/---

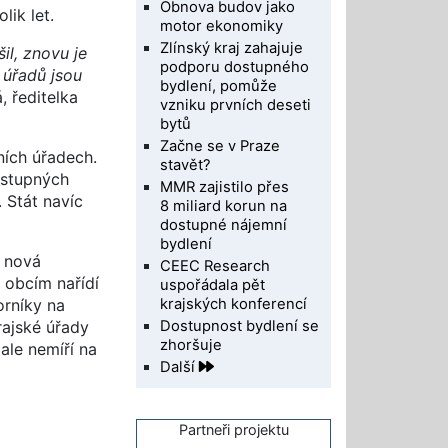
Obnova budov jako
lik let.
motor ekonomiky
Zlínský kraj zahajuje
il, znovu je
podporu dostupného
 úřadů jsou
bydlení, pomůže
, ředitelka
vzniku prvních deseti
bytů
Začne se v Praze
ních úřadech.
stavět?
ostupných
MMR zajistilo přes
 Stát navíc
8 miliard korun na
dostupné nájemní
bydlení
 nová
CEEC Research
 obcím nařídí
uspořádala pět
krajských konferencí
orníky na
Dostupnost bydlení se
rajské úřady
zhoršuje
ale nemíří na
Další
Partneři projektu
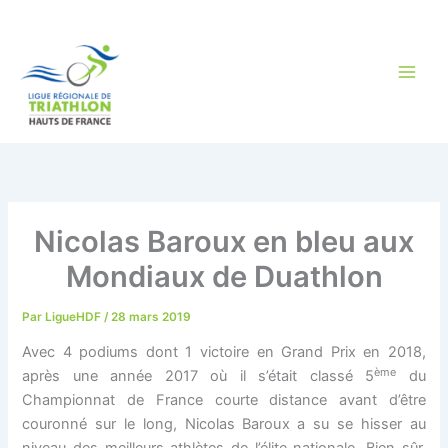
Aller
au
contenu
Nicolas Baroux en bleu aux
Mondiaux de Duathlon
Par
LigueHDF
/
28 mars 2019
Avec 4 podiums dont 1 victoire en Grand Prix en 2018,
ème
après une année 2017 où il s’était classé 5
du
Championnat de France courte distance avant d’être
couronné sur le long, Nicolas Baroux a su se hisser au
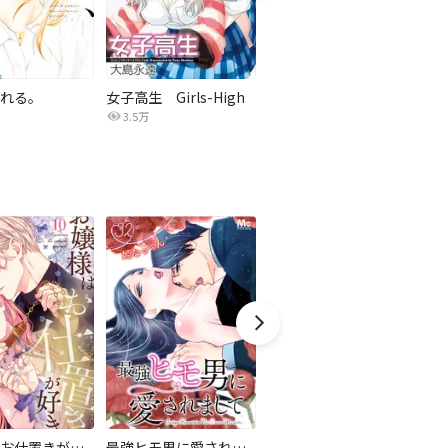
れる。
女子高生 Girls-High
子供ができました【タテヨミ】
3.5万
11.9万
お嬢様はお仕置きが好き
最強ヒモ男に愛されまして
すきだから、だよ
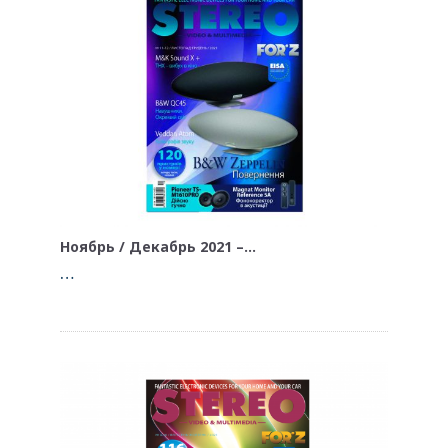
Ноябрь / Декабрь 2021 –…
…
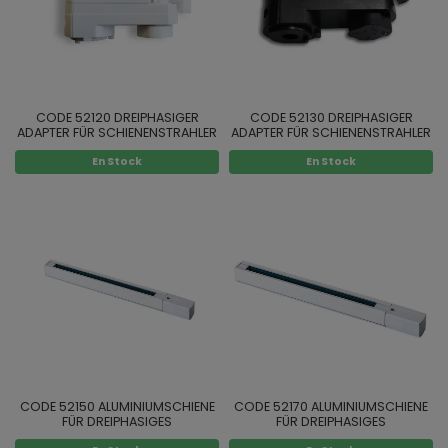
CODE 52120 DREIPHASIGER
CODE 52130 DREIPHASIGER
ADAPTER FÜR SCHIENENSTRAHLER
ADAPTER FÜR SCHIENENSTRAHLER
FARBE WEISS
FARBE SCHWARZ
En Stock
En Stock
CODE 52150 ALUMINIUMSCHIENE
CODE 52170 ALUMINIUMSCHIENE
FÜR DREIPHASIGES
FÜR DREIPHASIGES
SCHIENENSYSTEM FARBE WEISS 1M
SCHIENENSYSTEM FARBE WEISS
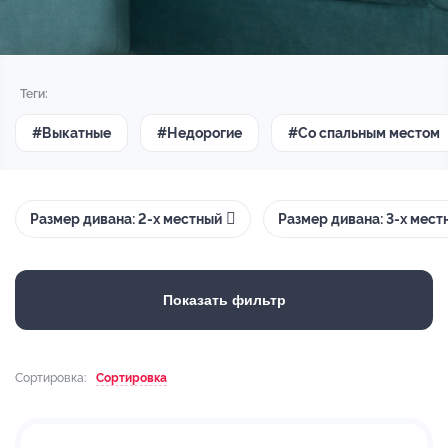
Теги:
#Выкатные
#Недорогие
#Со спальным местом
Размер дивана: 2-х местный
Размер дивана: 3-х мест
Показать фильтр
Сортировка:
Сортировка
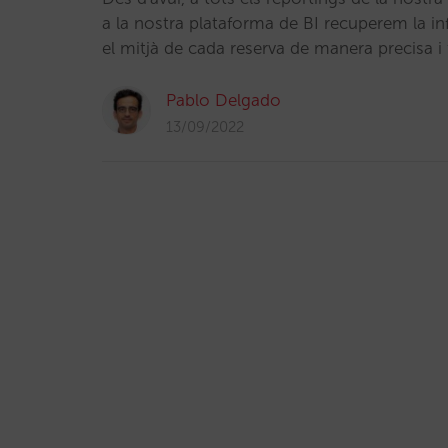
a la nostra plataforma de BI recuperem la in
el mitjà de cada reserva de manera precisa i 
Pablo Delgado
13/09/2022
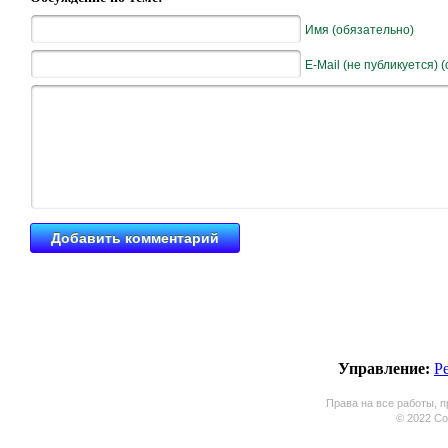
Имя (обязательно)
E-Mail (не публикуется) 
Управление:
Р
Права на все работы, п
© 2022 Coo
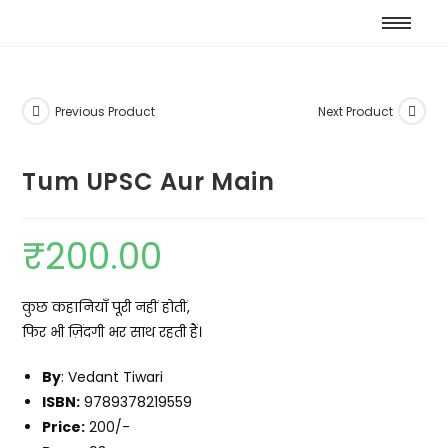
Previous Product
Next Product
Tum UPSC Aur Main
₹
200.00
कुछ कहानियाँ पूरी नहीं होतीं,
फिर भी ज़िंदगी भर साथ रहती हैं।
By
: Vedant Tiwari
ISBN:
9789378219559
Price:
200/-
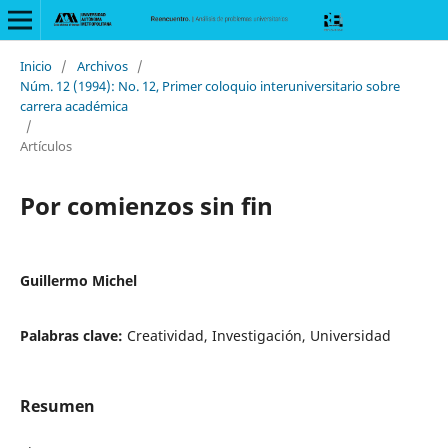
Inicio
/
Archivos
/
Núm. 12 (1994): No. 12, Primer coloquio interuniversitario sobre
carrera académica
/
Artículos
Por comienzos sin fin
Guillermo Michel
Palabras clave:
Creatividad, Investigación, Universidad
Resumen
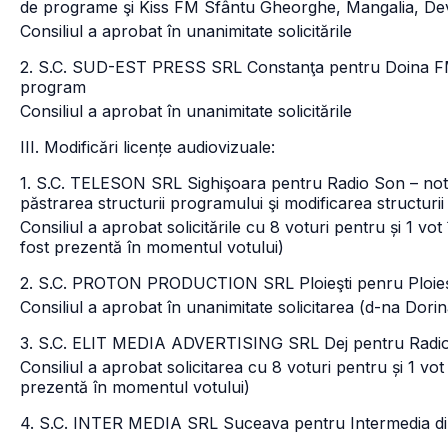
de programe şi Kiss FM Sfântu Gheorghe, Mangalia, De
Consiliul a aprobat în unanimitate solicitările
2. S.C. SUD-EST PRESS SRL Constanţa pentru Doina FM 
program
Consiliul a aprobat în unanimitate solicitările
III. Modificări licențe audiovizuale:
1. S.C. TELESON SRL Sighişoara pentru Radio Son – notif
păstrarea structurii programului şi modificarea structurii
Consiliul a aprobat solicitările cu 8 voturi pentru și 1 v
fost prezentă în momentul votului)
2. S.C. PROTON PRODUCTION SRL Ploieşti penru Ploieşti
Consiliul a aprobat în unanimitate solicitarea (d-na Dor
3. S.C. ELIT MEDIA ADVERTISING SRL Dej pentru Radio Fi
Consiliul a aprobat solicitarea cu 8 voturi pentru și 1 v
prezentă în momentul votului)
4. S.C. INTER MEDIA SRL Suceava pentru Intermedia din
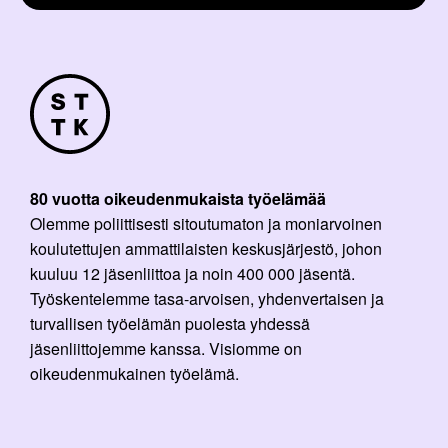
80 vuotta oikeudenmukaista työelämää
Olemme poliittisesti sitoutumaton ja moniarvoinen
koulutettujen ammattilaisten keskusjärjestö, johon
kuuluu 12 jäsenliittoa ja noin 400 000 jäsentä.
Työskentelemme tasa-arvoisen, yhdenvertaisen ja
turvallisen työelämän puolesta yhdessä
jäsenliittojemme kanssa. Visiomme on
oikeudenmukainen työelämä.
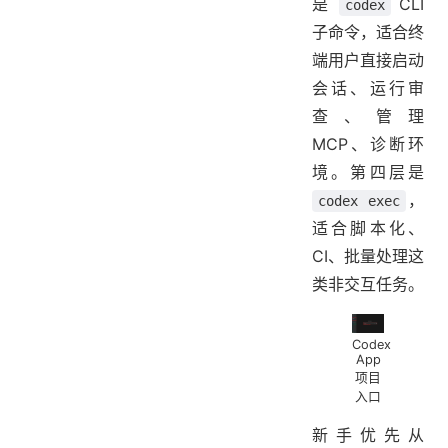
是
CLI
codex
子命令，适合终
端用户直接启动
会话、运行审
查、管理
MCP、诊断环
境。第四层是
，
codex exec
适合脚本化、
CI、批量处理这
类非交互任务。
Codex
App
项目
入口
新手优先从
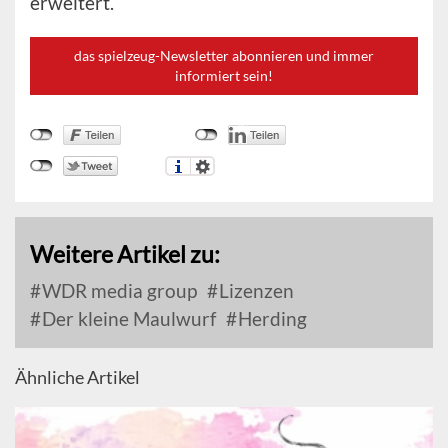
erweitert.
das spielzeug-Newsletter abonnieren und immer
informiert sein!
Weitere Artikel zu:
WDR media group
Lizenzen
Der kleine Maulwurf
Herding
Ähnliche Artikel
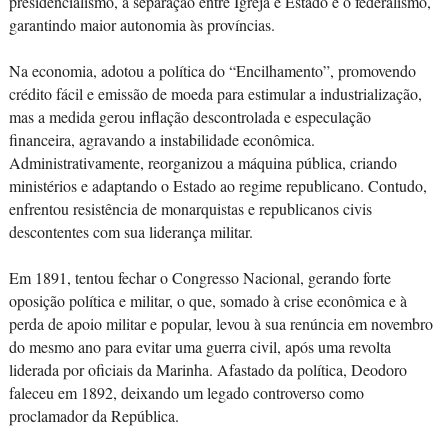
presidencialismo, a separação entre Igreja e Estado e o federalismo,
garantindo maior autonomia às províncias.
Na economia, adotou a política do “Encilhamento”, promovendo
crédito fácil e emissão de moeda para estimular a industrialização,
mas a medida gerou inflação descontrolada e especulação
financeira, agravando a instabilidade econômica.
Administrativamente, reorganizou a máquina pública, criando
ministérios e adaptando o Estado ao regime republicano. Contudo,
enfrentou resistência de monarquistas e republicanos civis
descontentes com sua liderança militar.
Em 1891, tentou fechar o Congresso Nacional, gerando forte
oposição política e militar, o que, somado à crise econômica e à
perda de apoio militar e popular, levou à sua renúncia em novembro
do mesmo ano para evitar uma guerra civil, após uma revolta
liderada por oficiais da Marinha. Afastado da política, Deodoro
faleceu em 1892, deixando um legado controverso como
proclamador da República.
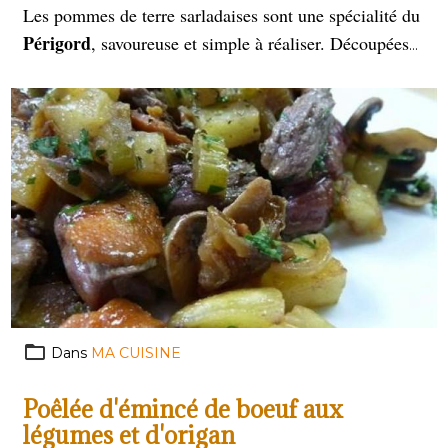
Les pommes de terre sarladaises sont une spécialité du
Périgord
, savoureuse et simple à réaliser. Découpées
rondelles
graisse de canard
en
et cuites dans de la
,
Dorées et
elles sont parfumées à l'ail et au persil.
fondantes
, elles accompagnent à merveille confits,
magrets
et plats rustiques, incarnant la richesse du
terroir français.
Dans
MA CUISINE
Poêlée d'émincé de boeuf aux
légumes et d'origan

\---

** Problem **
Count the lines above that contain the string "momentul", and give only the number.

** Task answer **
2